**Extracted text**

Jason Seaman, 29, of Noblesville, was in good condition Friday night, police spokesman Lt. Bruce Barnes said. The injured student, a girl, was in critical condition, Barnes said. Her name has not been released.
“There were no apparent injuries to the alleged shooter,” Barnes said.
Jeremy Seaman, who now lives in Arizona, said his brother was a defensive end for Southern Illinois University’s football team and has never been a person to run away.
Hours after the shooting, law enforcement agents sealed off part of an upscale neighborhood in Noblesville but weren’t commenting on whether the suspect lived there. Sandy McWilliams, a member of a landscaping crew working nearby, said six officers toting assault rifles entered a home.
Students were bused to the Noblesville High School gym, where hundreds of parents and other family members arrived to retrieve them.
Authorities referred to a prompt and heroic response at the school but didn’t confirm accounts of the teacher tackling the student or describe the role of the resource officer who was stationed at the school.
When asked to elaborate on his praise of the response, Indiana State Police Superintendent Doug Carter said: “Wait till one day we can tell you that story. You’ll be proud of them, too.”

**Extracted information**
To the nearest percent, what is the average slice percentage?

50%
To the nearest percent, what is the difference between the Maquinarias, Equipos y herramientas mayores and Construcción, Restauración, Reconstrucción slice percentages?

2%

==

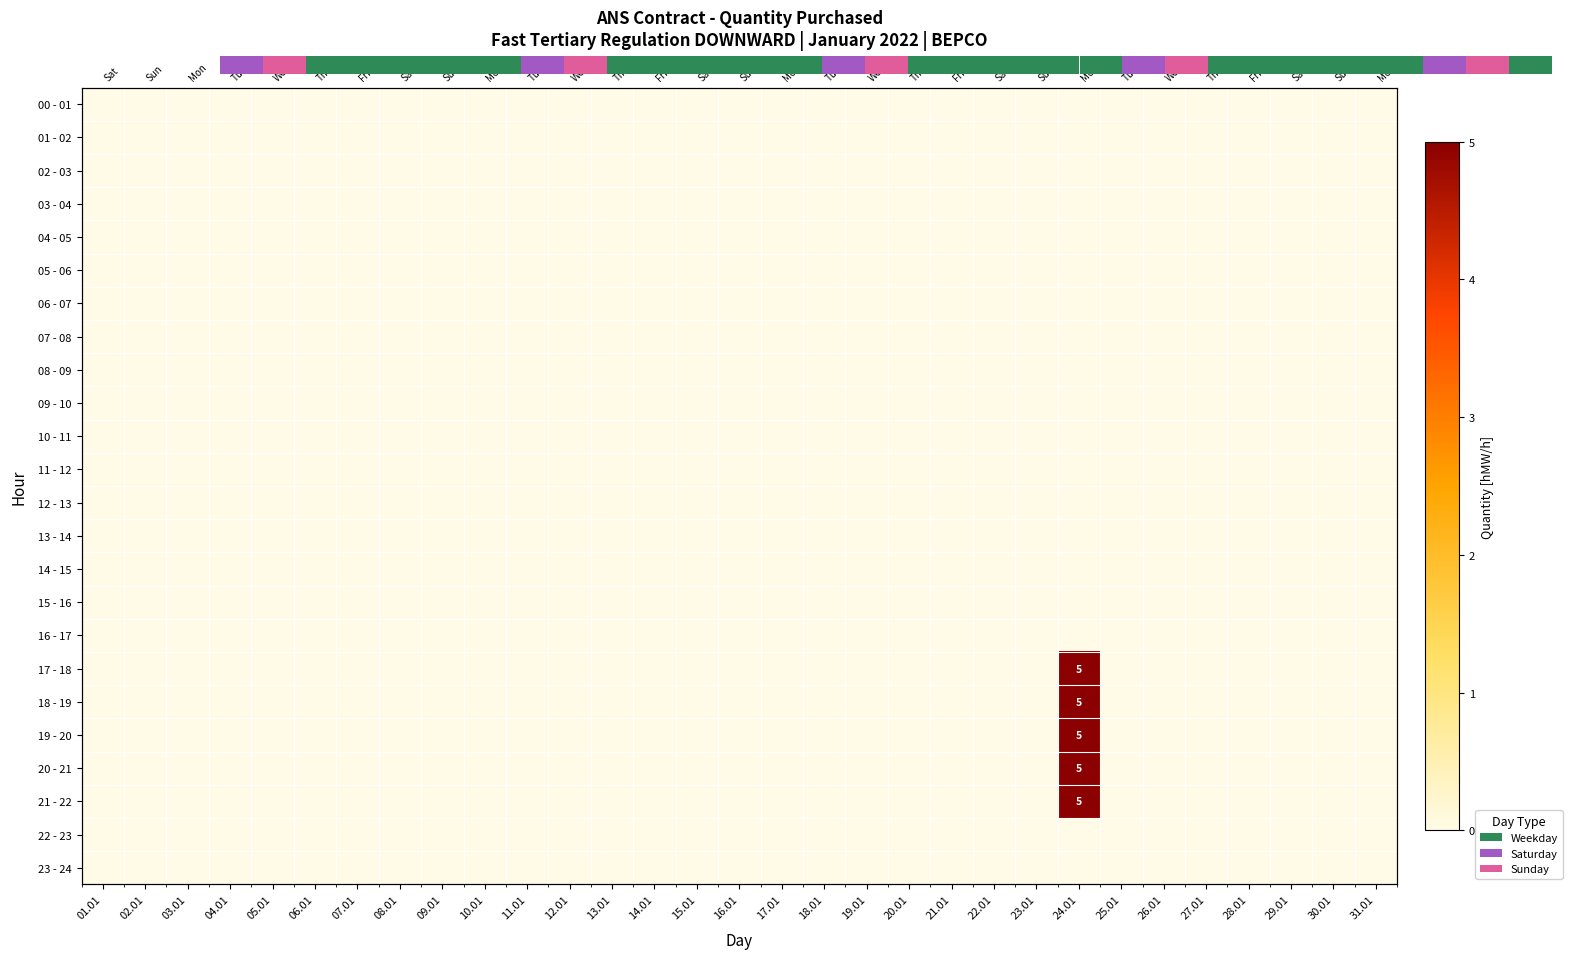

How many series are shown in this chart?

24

**Tasks**
1: In the news report on the Noblesville shooting, what position did Jason Seaman play on Southern Illinois University's football team?
2: Write the next part of the news report on the Noblesville shooting, picking up after its final sentence.

**Task responses**
1: Defensive end

2:
Eighth-grader Chris Navarro said he was inside an auditorium when he heard several gunshots about a minute before the bell rang for the change in classes.
“The speaker came on and said we were on lockdown, and people rushed in, and we went to the back of the room. I went into this little room in the back with three other people,” he said calmly standing between his parents as they picked him up.
Jennifer Morris, who was among the worried parents who rushed to get their kids, appeared slightly dazed and said she was at work when her 14-year-old son sent a text message about the shooting, stunning her.
“He said, ‘I’m OK, please come get me.’ That was probably 20 minutes after it happened,” Morris said.